**What needs to be done:** Wherever the string "Value" appears in the records, return the line that holds it.

**Exercise materials:**
········

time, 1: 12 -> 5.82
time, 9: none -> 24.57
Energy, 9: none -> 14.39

········

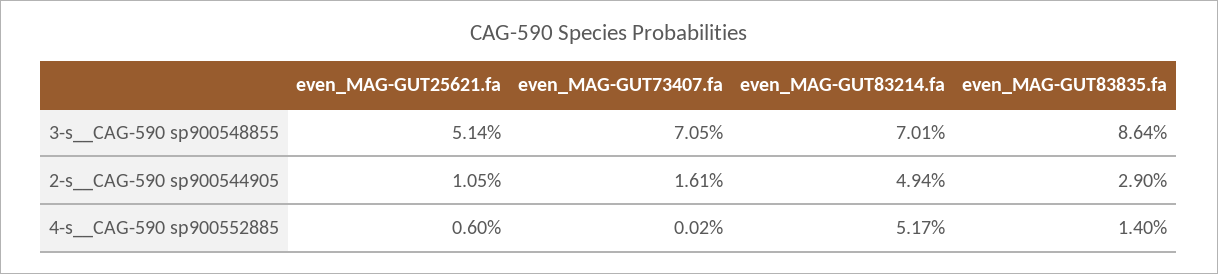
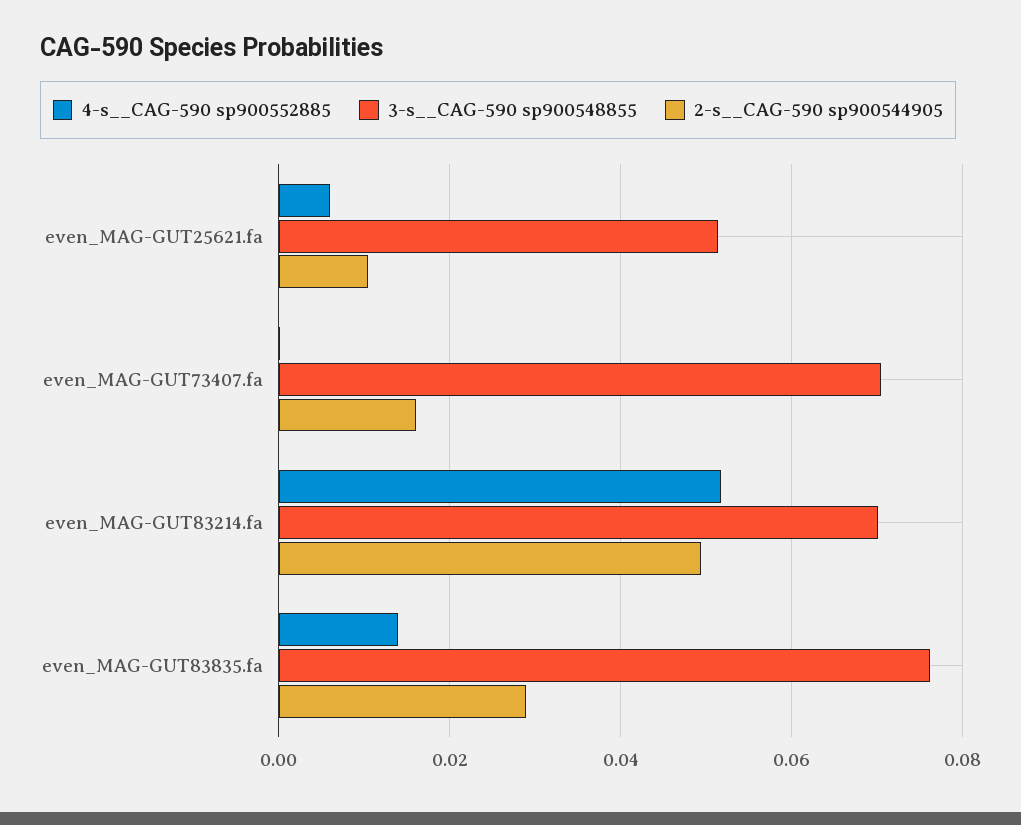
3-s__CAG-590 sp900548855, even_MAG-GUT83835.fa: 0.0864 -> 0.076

········

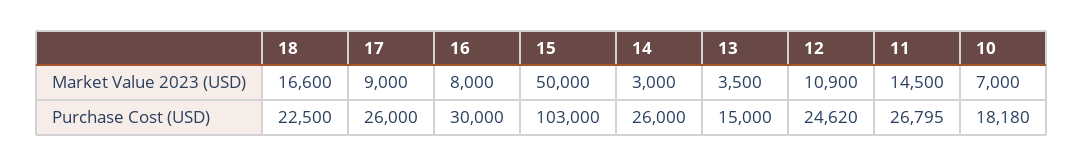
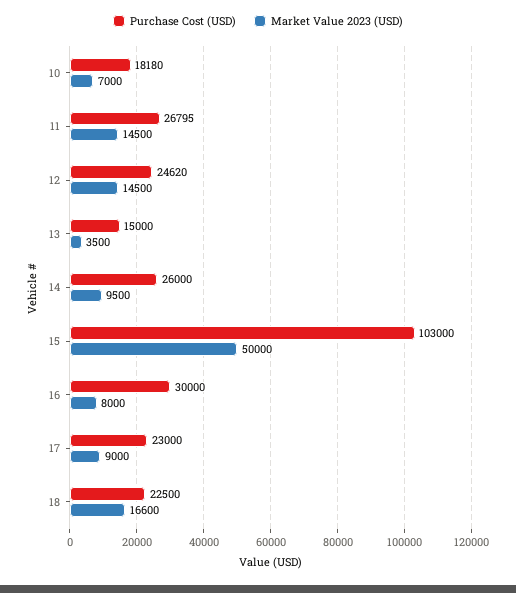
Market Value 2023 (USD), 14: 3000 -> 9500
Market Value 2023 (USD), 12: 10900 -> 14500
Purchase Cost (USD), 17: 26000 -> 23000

········

**Exercise response:**
Market Value 2023 (USD), 14: 3000 -> 9500
Market Value 2023 (USD), 12: 10900 -> 14500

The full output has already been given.